ERMAN TOROĞLU- RUH FARKI

Bir tarafta 2 yılda kurulan bir takım, teknik direktörü 1.5 senedir başında. Diğer tarafta 2 saatte kurulan bir takım.

Tamamen toplama bir takım. 15 günlük teknik direktör. Peki iki takım arasındaki fark ne? Birinin ruhu var, diğerinin yok.

Ankaragüçlülük ruhu farklıdır. O takımın formasını giydin mi o müthiş seyirci ile beraber, havayı yakalarsın.

Eğer takım düşerse bu Ankaragücü seyircisine yazık olacak.

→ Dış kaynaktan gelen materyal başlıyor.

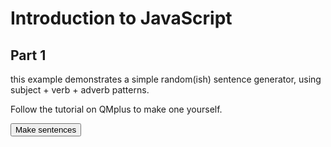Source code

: <h1>Introduction to JavaScript</h1>
<h2>Part 1</h2>
<p>this example demonstrates a simple random(ish) sentence generator, using subject + verb + adverb patterns.</p>
<p>Follow the tutorial on QMplus to make one yourself.</p>

<button onclick="makeSentence()">Make sentences</button>

<p id="demo"></p>

<script>
function makeSentence() {

var person = {
    names: [ "Brian", "Betty", "Fiona", "Freddy", "Mini", "Marvin", "Alice", "Bob", "Jane", "Arthur", "Vincent", "Amy", "He", "She" ],
    verbs: [ "speaks", "eats", "runs", "walks", "drinks" ],
    adverbs: ["slowly", "quickly", "nicely", "noisily", "a lot", "a little", "rarely" ]
   
};
  
var i;
var text = "";
for (i = 0; i < person.names.length; i++) {

  name = person.names[i];
  verb = person.verbs[Math.floor(Math.random() * person.verbs.length)];
  adv = person.adverbs[Math.floor(Math.random() * person.adverbs.length)]; 
   
   text += name + " " + verb + " " + adv + "<br>";
   
   document.getElementById("demo").innerHTML = text;
 
 }  

}
</script>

Reşit Akçay'ı oldum olası beğenirim. Tek maç için konuşmuyorum. Yetkili olsam Trabzon'daki bütün alt yapıyı ona bağlarım. Kendisi de bunu defalarca söyledi ama demek ki daha iyi bilenler var orada.

***

Fenerbahçe haftalardır sadece mücadele ediyordu ama antrenörü çıkıyor "Muazzam seyircimizle şampiyon olacağız. Önümüzü kesiyorlar" diyor. Başkan ve yöneticiler çıkıyor "Bizi TFF perişan ediyor" diyor. Teknik adam ve yöneticilerin söyledikleri takımı etkiledi. Nasıl mı?

Doğru dürüst top oynamayan futbolcular "Nasıl olsa bizim yöneticiler suçluyu buldular. Taraftarı da hazırlıyorlar" diye düşündüler.

Bakanlar suçlu, TFF başkanı suçlu, hakemler suçlu, Erman Toroğlu suçlu. Suçluoğlu suçlu ürettiler ama kazın ayağı öyle değil. 2 saatte kurulan toplama ama ruhu olan takım bakın sizi ne hallere soktu.

O zaman suçu karşıda aramayın.

Bakın dönün kendinizde arayın.

***

Hakem için bir şey demeyeceğim.

Bu hakeme ve bundan önce F.Bahçe maçını yöneten hakemleri çözemiyorum. Serdar Aziz nasıl çift sarı kartlardan atılmıyor anlamış değilim. Rakibe vuruyor, basıyor, itiyor tık yok. Ya Serdar gitti kendine büyü yaptırdı, o pozisyona girince hakemler onu görmüyor. Ya da bu hakemler formadan korkuyor.

Malatya ve F.Bahçe galibiyeti.

A.Gücü 2 haftada büyük iş başardı.

Ama başlangıç olmalı. Aynen devam etmeliler. Tebrikler Ankaragücü.